By inspection we find that the 34th term is:
library(numbers)
fibonacci(34)
## [1] 5702887
Therefore we only need the 33 first terms:
(f <- fibonacci(33, sequence = TRUE))
## [1] 1 1 2 3 5 8 13 21 ## [9] 34 55 89 144 233 377 610 987 ## [17] 1597 2584 4181 6765 10946 17711 28657 46368 ## [25] 75025 121393 196418 317811 514229 832040 1346269 2178309 ## [33] 3524578
We only have to sum the even terms:
sum(f[!f%%2])
## [1] 4613732
Lets split that up a bit. %% i modulus.

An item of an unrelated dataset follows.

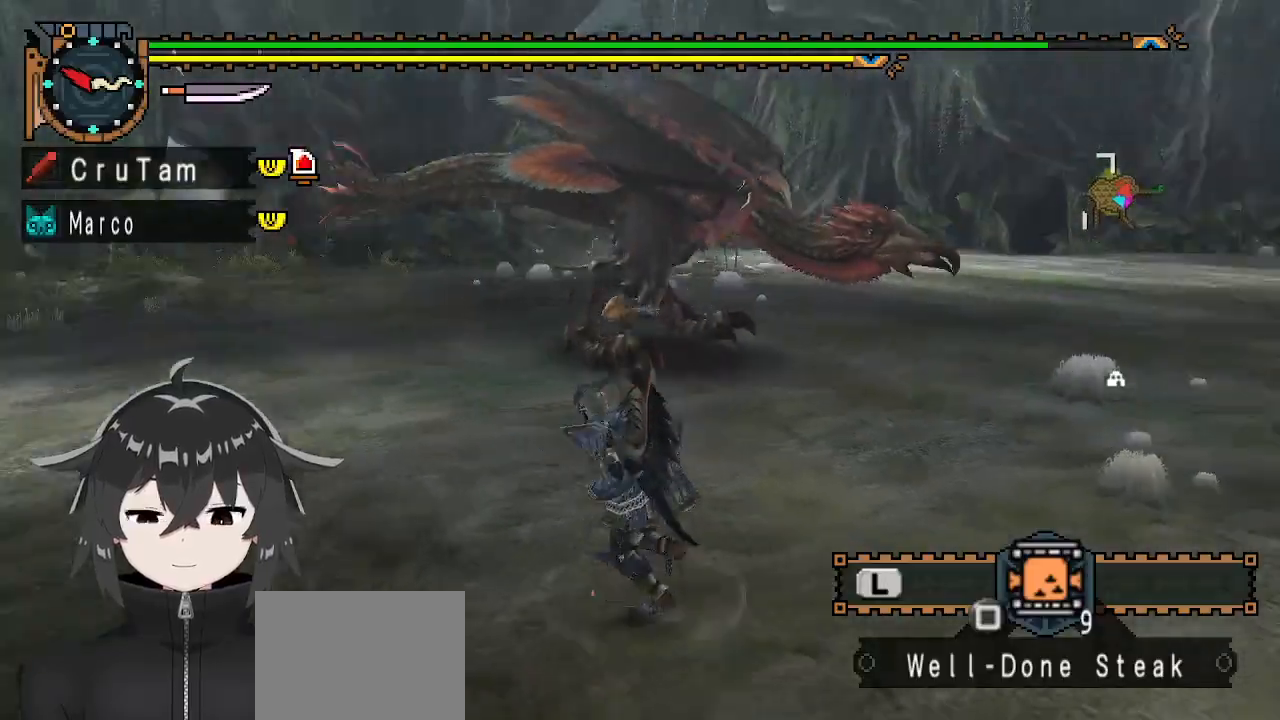
{"buttons": ["R1"], "left_stick": "left", "right_stick": "right", "events": [[33, "R1", "down"], [67, "left_stick", "left"], [467, "right_stick", "right"]]}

It returns what is “left” in the division.
4%%2 returns 0, because there is no remainder – because 4 is an equal number.
When we do that on all the terms in the sequence, we get:
f%%2
## [1] 1 1 0 1 1 0 1 1 0 1 1 0 1 1 0 1 1 0 1 1 0 1 1 0 1 1 0 1 1 0 1 1 0
0 for the equal terms, 1 for the unequal terms.
0 is equivalent to FALSE, and 1 to TRUE.
And ! negates the logical value:
!f%%2
## [1] FALSE FALSE TRUE FALSE FALSE TRUE FALSE FALSE TRUE FALSE FALSE ## [12] TRUE FALSE FALSE TRUE FALSE FALSE TRUE FALSE FALSE TRUE FALSE ## [23] FALSE TRUE FALSE FALSE TRUE FALSE FALSE TRUE FALSE FALSE TRUE
Compare that with the original sequence – now the value is FALSE for the unequal numbers, and true for the equal.
We can use that to pick out the equal terms in the sequence:
f[!f%%2]
## [1] 2 8 34 144 610 2584 10946 46368 ## [9] 196418 832040 3524578
And then it is simple enough to just sum them:
sum(f[!f%%2])
## [1] Censored
Lessons learned:
1. You should always save your Euler solutions, otherwise you will have to reconstruct them when you decide to put them all on your website three years later.
2. Numbers is a really usefull library.